Remember that time when you were driving down the freeway? On auto pilot, not paying particular attention to the satellite radio, no text messages to respond to, no one in the passenger seat blabbering away.
Your mind meanders through a thousand different thoughts, nothing in particular, everything in general. Like observing yourself in a maze from above, hitting dead-ends, turning down a different hall, finding your way through to the destination.
All of a sudden, a brilliant idea smacks you upside the head! A new way to improve your processes, your market share, your advertising, your employees’ motivation, your whole business model. An enhancement to your business model from an unlikely source.
Today, I propose that your F&I and sales disclosure compliance model should mirror the F&I and sales processes at dealerships in California. What an unlikely source.

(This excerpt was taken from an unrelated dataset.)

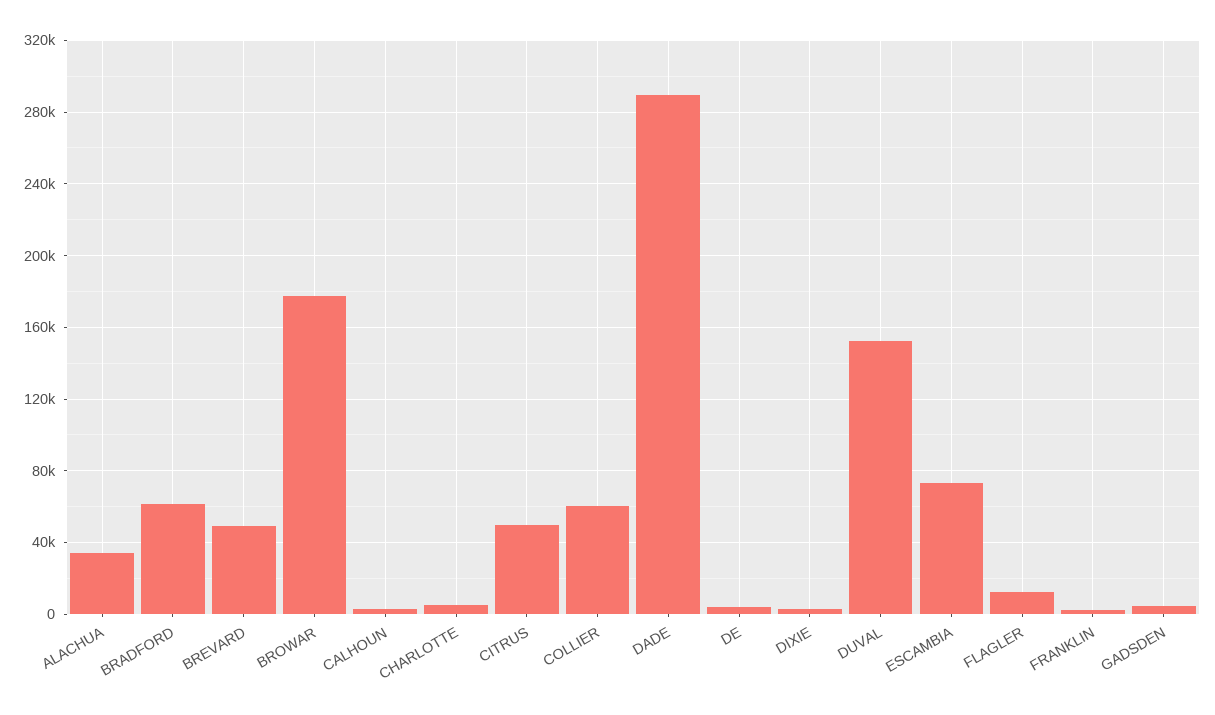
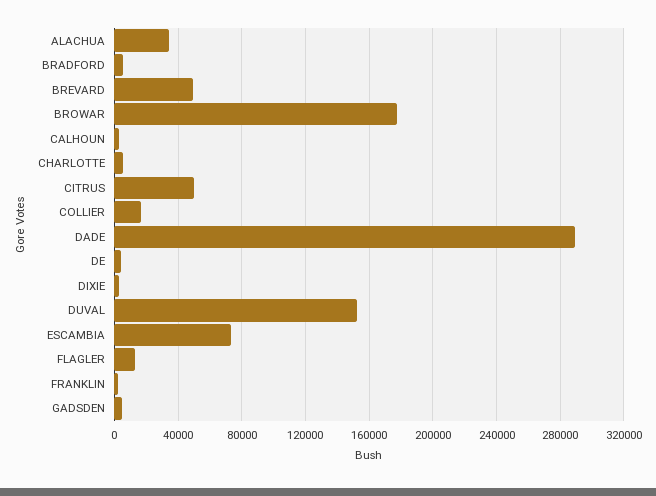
BRADFORD: 60000 -> 5000
COLLIER: 60000 -> 15000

Because what is required by statute in California should be considered best practices in the other 49 states.
Why California?
Generally speaking, according to a few of my fellow consultant friends who specialize in leading 20 Group discussions or profitability training, California dealers maintain higher grosses, profits and customer satisfaction ratings than the dealers in a majority of the other 49.
One of my past employers saw fit to send this Midwestern boy to Southern California early in my management career. I like to say that I got a decade’s worth of experience in my two years stint. I went there with trepidation. I had bought into the Kool-Aid that California dealers were aggressive to the point of being deceptive. That California dealers were innovative, after all, they perfected the spot delivery process about the same time Mr. Gore invented the Internet.
And, a few years after I left, the infamous expose of Southern California F&I managers going to jail for payment packing ran on one of the national morning shows and put California dealers right next to Washington dealers on the shelf of non-complying dealers.
What I now know is completely different. California dealers, like most dealers, are bright, driven, flexible, aggressive, adaptable, resilient business people.
When the California Car Buyer Bill of Rights forced disclosure by statute, the dealers used all of those qualities to modify and improve their processes. The process changes resulting from new legislation help complying California dealers to have a deal file that can withstand the scrutiny of a deceptive practices inquiry.
California RISC
The same California RISC that enabled dealers to pack payments in the mid-nineties now gives a California dealer its best defense against packing products.
There are three lines to disclose theft deterrent products.
There are two lines to disclose surface protection products.
There are five lines to disclose service contracts.
And, of course, a line apiece for gap and credit insurance.
Essentially, the purchase price of the vehicle, optional aftermarket items and every product purchased in F&I is separately disclosed on the RISC. Properly executed, a customer cannot support a claim that she did not know what she was purchasing or how much it cost.
Can you say that about the RISC in use in your state?
Optional products and services disclosure
By statute, California dealers must execute a form called an Optional Products and Services Disclosure (OPSD). On the OPSD, the base amount financed, term, APR and payment are disclosed. Also on this form is the list of the optional products, with pricing, that the customer agreed to purchase in F&I, including the total amount of the optional products purchased. Finally, there is a disclosure of the final agreed upon payment including the purchased products. It is very clear on the OPSD what the payment walk is and obtains the customer’s agreement to it.
Sounds like a menu to me. Looks like a menu to me. Very definitely establishes a paper trail connecting the agreed upon vehicle purchase price from the sales department to the final transaction documented by the RISC or lease agreement.
The OPSD, properly completed, helps to create a defensible paper trail. A menu in the other 49 can do the same.
Notice to vehicle credit applicant
If you are reading this as it hits your desk, you have a few weeks to firm up your compliance with the new Risk-Based Pricing Notice Rule. This is the final rule expected from the FACT Act legislation passed in 2003. It requires that you provide a notice to certain customers with a disclosure of their credit score and where that score ranks amongst consumers across this great land of ours.
Guess what. California dealers have been providing a similar notice for a handful of years now and it really is a non-event. In fact, some California dealers tell me it helps to lower some haughty consumers’ imaginations of just how good they believe their credit score to be.
In the past, I have put forth the notion that the Federal Sentencing Guidelines, the Safeguards Rule and the Red Flags Rule provide a good compliance model for dealers. I still maintain that thought.
The California disclosure model fits nicely into an overall compliance model.